Safety felt so distant. A hijacked plane or a toppled skyscraper could land on everyone at any moment. This was surreal, and it was also nothing I ever wanted to experience again.
And yet the prevailing historical document of 9/11 are the televised reruns.
That footage is offensive. It’s rubbernecking porn. It’s a vacant snuff film. Being subjected to the Space Shuttle Challenger exploding live in my junior high classroom was a lot different than watching its reruns over the following decades already knowing what happened, why it happened and how it happened. They teach this business school. It’s a lesson now.
What’s disturbing is I’ve seen the 9/11 footage I first watched live that morning new fewer than twentysomething times, usually around this time of year for remembrance, and I still struggle with the reasoning. We don’t teach anything about it, nor have we learned a thing from what led to that day.
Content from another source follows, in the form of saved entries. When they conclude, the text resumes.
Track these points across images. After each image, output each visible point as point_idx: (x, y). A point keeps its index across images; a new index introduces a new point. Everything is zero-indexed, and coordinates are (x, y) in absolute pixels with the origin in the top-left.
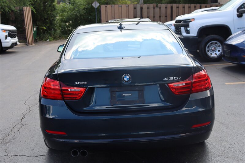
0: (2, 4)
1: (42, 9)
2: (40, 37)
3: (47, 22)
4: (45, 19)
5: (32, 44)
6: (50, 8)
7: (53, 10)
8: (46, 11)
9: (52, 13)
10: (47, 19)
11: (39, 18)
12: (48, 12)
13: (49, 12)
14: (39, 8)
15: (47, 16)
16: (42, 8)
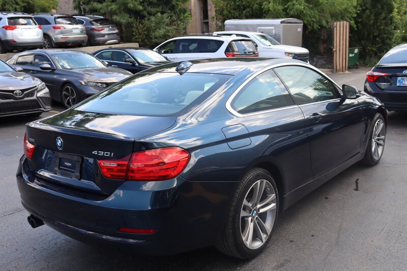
0: (309, 19)
1: (371, 23)
2: (364, 62)
3: (378, 41)
4: (375, 37)
5: (343, 71)
6: (384, 21)
7: (389, 23)
8: (377, 26)
9: (387, 28)
10: (378, 36)
11: (366, 35)
12: (380, 27)
13: (382, 27)
14: (367, 21)
15: (378, 32)
16: (372, 21)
There’s still no lesson from 9/11. And it’s been twentysomething years.
I know what brought the Challenger down, conclusively. And I’ve read plenty about how this brand of Islamic terrorism operates — I also understand the role America plays in making itself a target. But flying people on commercial jets into skyscrapers doesn’t compute. As David Letterman said in his first show after 9/11, this will never make any goddamn sense to me.
My final lucid memory of that morning was watching the second tower that got hit collapse first. Manhattan was left with a single twin tower for only about 90 minutes. It’s easy to forget how jarring that sight was, even in the context of how jarring that morning had been.
For 90 minutes there was some fleeting hope that some of the people in that tower had escaped. That one had gotten hit first, and yet it was still upright. Maybe it was a small plane, after all? Perhaps Manhattan would repair the North Tower and rebuild a new South Tower beside it.
But then the North Tower came down too. The sun was still shining.